Exercise brief
In the text on choosing a power of attorney, why should the chosen agent not be too close to your own age?

Excerpted text
------------------------------------------------------------

Preparing an estate plan is seldom easy. It requires you to think about difficult possibilities, including the end of your own life. Many of the decisions you make can benefit your loved ones, not only by providing them with an inheritance, but also by saving them from wondering what your wishes would be. This may also prevent disputes if family members disagree about what you would want.
One important way you provide this comfort to your loved ones is by designating a power of attorney, which grants authority to someone whom you choose to make legal or medical decisions at a time when you may be unable to do so for yourself. If you should become ill or suffer injuries in an accident that leaves you unconscious or unable to communicate, who will make critical decisions on your behalf?
Not always the obvious choice
Choosing the right person to be your legal or medical power of attorney will be critical. You may choose one person to handle both, but it may be more practical to find separate agents since both capacities include some heavy responsibilities. Some things to keep in mind when selecting your powers of attorney include the following:
- Choosing someone who can think clearly at times of high emotion and ask questions about your care is better than selecting an agent based on birth order or feelings of obligation.
- Someone who is having financial struggles may be more interested in protecting an inheritance than in seeking your best interests.
- Your chosen agent should not be too close to your age since he or she may have the same physical or mental limitations you may suffer at that time.
- The person you choose must be able to stand up for your wishes when other family members disagree or apply pressure for a different course of action.
- You will want an agent who lives close by and who can respond quickly in case of emergency.
It is always wise to discuss your plans with your chosen agent to allow that person the opportunity to accept or refuse the appointment. If you have firm opinions about end-of-life care and other critical issues, it is best to share those with your power of attorney agent and through your estate planning documents. A skilled attorney can assist you and work closely with your chosen agent.

------------------------------------------------------------

Recorded information

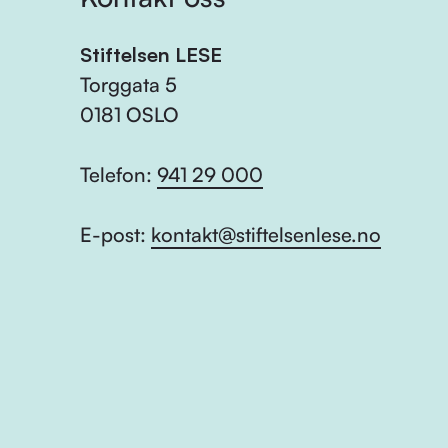
Stiftelsen LESE
Torggata 5
0181 OSLO
Telefon:
941 29 000
E-post:
kontakt@stiftelsenlese.no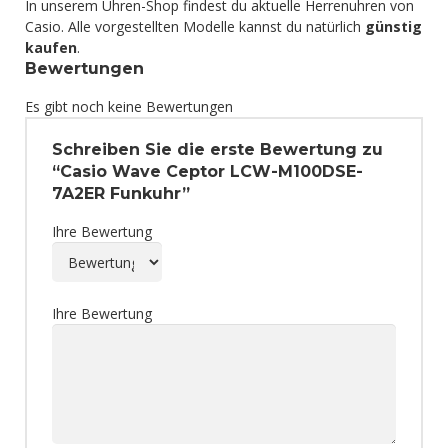
In unserem Uhren-Shop findest du aktuelle Herrenuhren von
Casio. Alle vorgestellten Modelle kannst du natürlich
günstig
kaufen
.
Bewertungen
Es gibt noch keine Bewertungen
Schreiben Sie die erste Bewertung zu
“Casio Wave Ceptor LCW-M100DSE-
7A2ER Funkuhr”
Ihre Bewertung
Ihre Bewertung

------------------------------------------------------------

Your solution
The agent may have the same physical or mental limitations that you may suffer at that time.